*** Supplied material ***
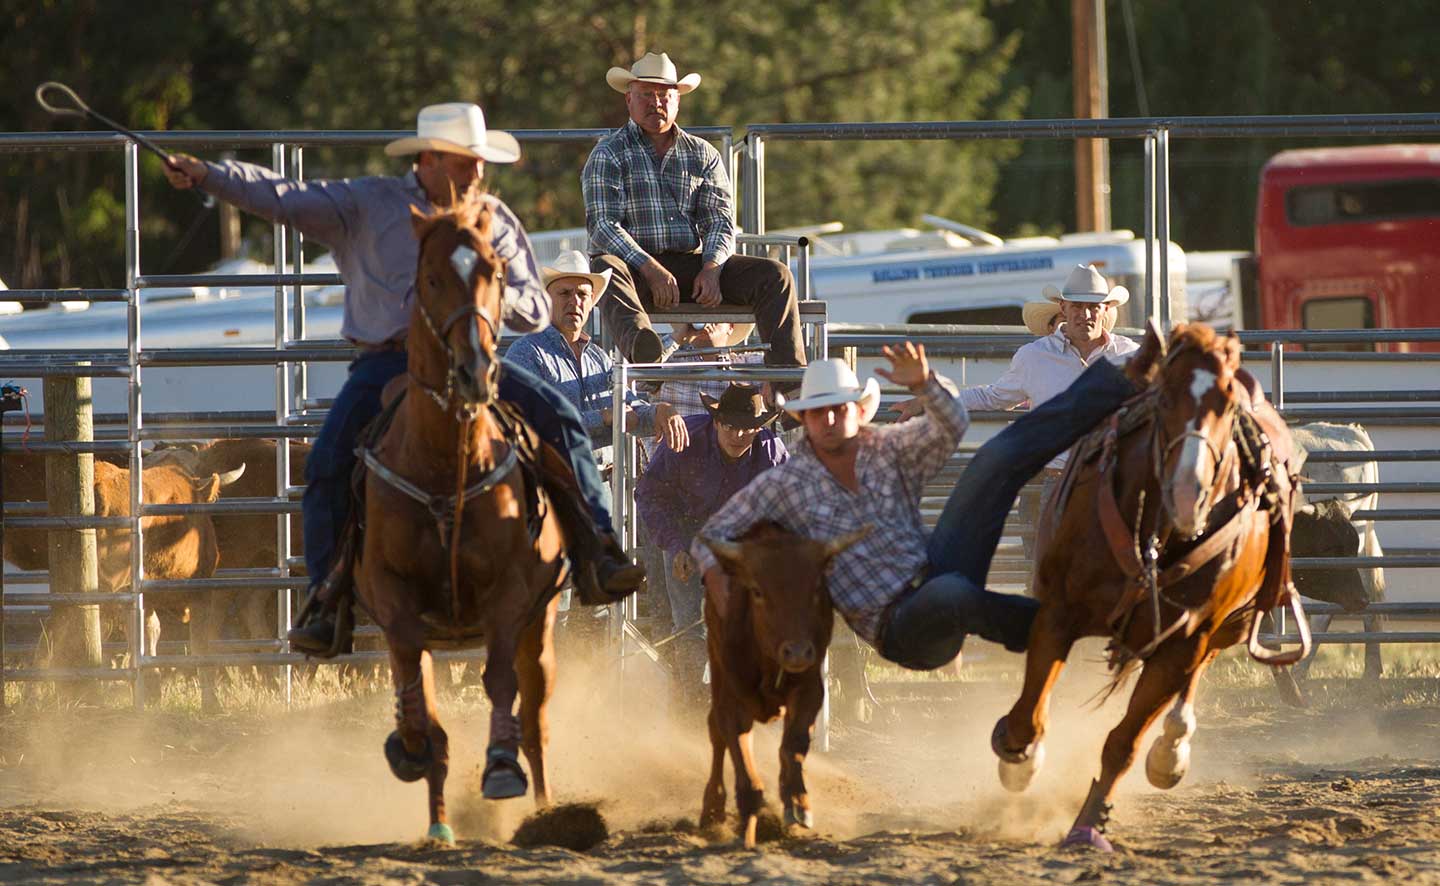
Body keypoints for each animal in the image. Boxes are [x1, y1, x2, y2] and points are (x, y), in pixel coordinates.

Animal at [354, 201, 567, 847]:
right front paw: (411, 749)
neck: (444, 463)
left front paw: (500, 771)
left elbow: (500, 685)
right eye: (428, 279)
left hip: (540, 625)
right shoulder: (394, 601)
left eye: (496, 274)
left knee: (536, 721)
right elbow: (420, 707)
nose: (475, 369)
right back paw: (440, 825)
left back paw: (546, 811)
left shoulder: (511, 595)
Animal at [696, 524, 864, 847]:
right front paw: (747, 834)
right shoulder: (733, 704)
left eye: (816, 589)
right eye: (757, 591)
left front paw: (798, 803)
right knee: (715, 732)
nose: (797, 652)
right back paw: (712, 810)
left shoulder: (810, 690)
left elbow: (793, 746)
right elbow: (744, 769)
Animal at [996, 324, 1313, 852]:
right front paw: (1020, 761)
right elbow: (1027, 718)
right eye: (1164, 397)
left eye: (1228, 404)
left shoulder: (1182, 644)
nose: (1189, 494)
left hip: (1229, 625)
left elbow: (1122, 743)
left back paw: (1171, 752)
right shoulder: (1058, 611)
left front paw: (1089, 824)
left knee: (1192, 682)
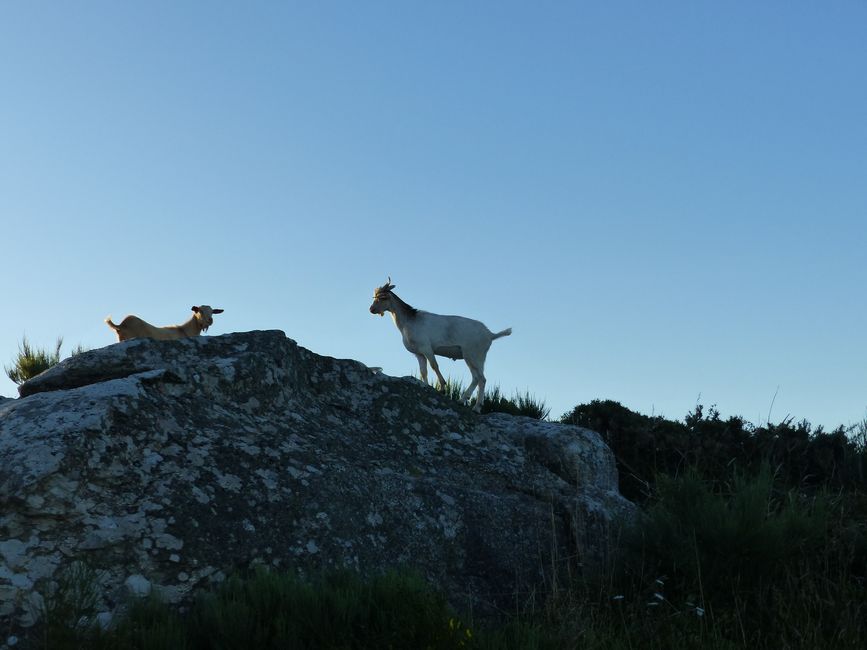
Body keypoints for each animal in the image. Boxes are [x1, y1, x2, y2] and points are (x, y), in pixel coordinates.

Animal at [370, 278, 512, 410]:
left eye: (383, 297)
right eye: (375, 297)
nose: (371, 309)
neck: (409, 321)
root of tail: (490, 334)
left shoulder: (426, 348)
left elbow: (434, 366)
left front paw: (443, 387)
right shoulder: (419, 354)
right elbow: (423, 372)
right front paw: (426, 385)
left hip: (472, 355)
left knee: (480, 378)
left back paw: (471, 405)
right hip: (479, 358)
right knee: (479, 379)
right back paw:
*** End of Supplied material ***
### Task objective
Reproduce the lines above exactly, please, but not the pictures in them.

### Your response
Body keypoints for each animal in the image. Boxes are [x1, y1, x2, y2] and points are (x, y), in pixel coordinates.

Animal at [354, 201, 567, 847]:
right front paw: (411, 749)
neck: (444, 463)
left front paw: (500, 771)
left elbow: (500, 685)
right eye: (428, 279)
left hip: (540, 625)
right shoulder: (394, 601)
left eye: (496, 274)
left knee: (536, 721)
right elbow: (420, 707)
nose: (475, 369)
right back paw: (440, 825)
left back paw: (546, 811)
left shoulder: (511, 595)
Animal at [696, 524, 864, 847]:
right front paw: (747, 834)
right shoulder: (733, 704)
left eye: (816, 589)
right eye: (757, 591)
left front paw: (798, 803)
right knee: (715, 732)
nose: (797, 652)
right back paw: (712, 810)
left shoulder: (810, 690)
left elbow: (793, 746)
right elbow: (744, 769)
Animal at [996, 324, 1313, 852]:
right front paw: (1020, 761)
right elbow: (1027, 718)
right eye: (1164, 397)
left eye: (1228, 404)
left shoulder: (1182, 644)
nose: (1189, 494)
left hip: (1229, 625)
left elbow: (1122, 743)
left back paw: (1171, 752)
right shoulder: (1058, 611)
left front paw: (1089, 824)
left knee: (1192, 682)
Body keypoints for each animal in the image. Boxes are [x1, y1, x2, y2] and points are (x, y), in pixel coordinates.

Animal at [370, 278, 512, 410]:
left eye: (383, 297)
right eye: (375, 297)
nose: (371, 309)
neck: (409, 321)
root of tail: (490, 334)
left shoulder: (426, 348)
left elbow: (434, 366)
left front paw: (443, 387)
right shoulder: (419, 354)
right elbow: (423, 372)
right front paw: (426, 385)
left hip: (472, 355)
left knee: (480, 378)
left back paw: (471, 405)
right hip: (479, 358)
right knee: (479, 379)
right back paw:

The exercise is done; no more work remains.